Feinberg Andrew P, Ohlsson Rolf, Henikoff Steven
Department of Medicine, Johns Hopkins University School of Medicine, 720 Rutland Avenue, Baltimore, Maryland 21205, USA.
Nat Rev Genet. 2006 Jan;7(1):21-33. doi: 10.1038/nrg1748.
Cancer is widely perceived as a heterogeneous group of disorders with markedly different biological properties, which are caused by a series of clonally selected genetic changes in key tumour-suppressor genes and oncogenes. However, recent data suggest that cancer has a fundamentally common basis that is grounded in a polyclonal epigenetic disruption of stem/progenitor cells, mediated by 'tumour-progenitor genes'. Furthermore, tumour cell heterogeneity is due in part to epigenetic variation in progenitor cells, and epigenetic plasticity together with genetic lesions drives tumour progression. This crucial early role for epigenetic alterations in cancer is in addition to epigenetic alterations that can substitute for genetic variation later in tumour progression. Therefore, non-neoplastic but epigenetically disrupted stem/progenitor cells might be a crucial target for cancer risk assessment and chemoprevention.

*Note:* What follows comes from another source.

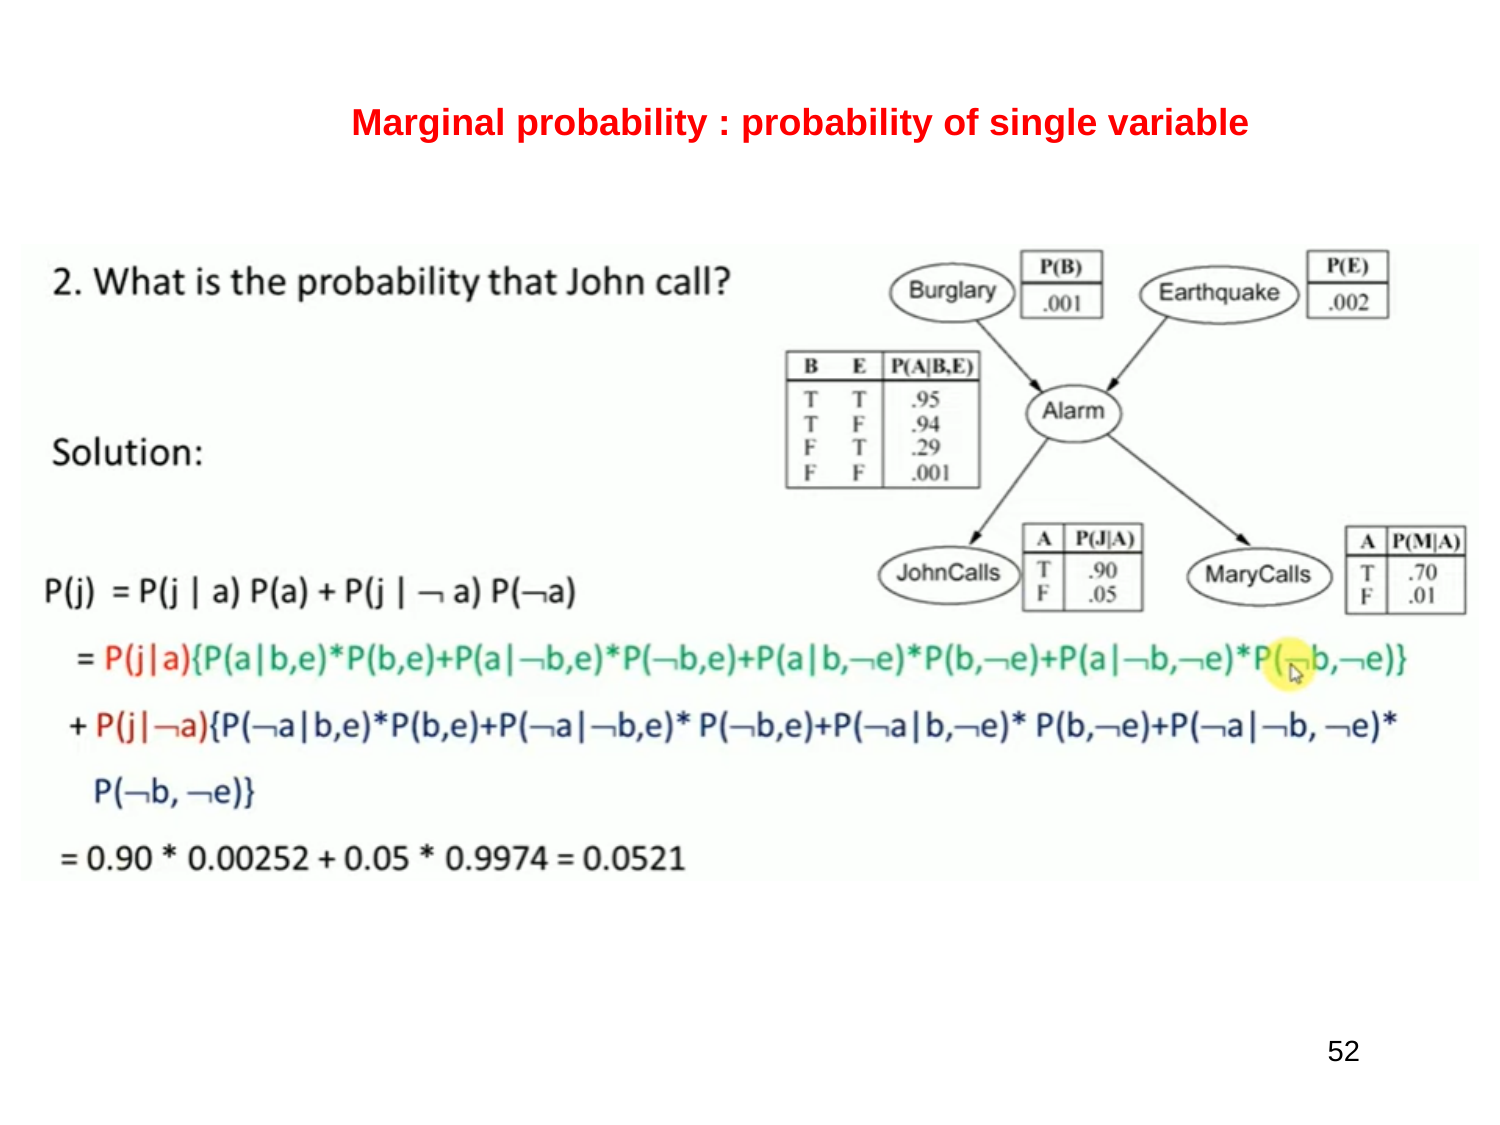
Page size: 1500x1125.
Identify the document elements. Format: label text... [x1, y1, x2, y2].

癌症被广泛认为是一组具有明显不同生物学特性的异质性疾病,这些疾病由关键肿瘤抑制基因和癌基因中的一系列克隆选择的基因变化引起。然而,最近的数据表明,癌症具有一个根本的共同基础,即基于由“肿瘤祖细胞基因”介导的干/祖细胞的多克隆表观遗传破坏。此外,肿瘤细胞异质性部分归因于祖细胞中的表观遗传变异,表观遗传可塑性与基因损伤共同驱动肿瘤进展。癌症中表观遗传改变的这一关键早期作用,是除了在肿瘤进展后期可替代基因变异的表观遗传改变之外的。因此,非肿瘤性但表观遗传破坏的干/祖细胞可能是癌症风险评估和化学预防的关键靶点。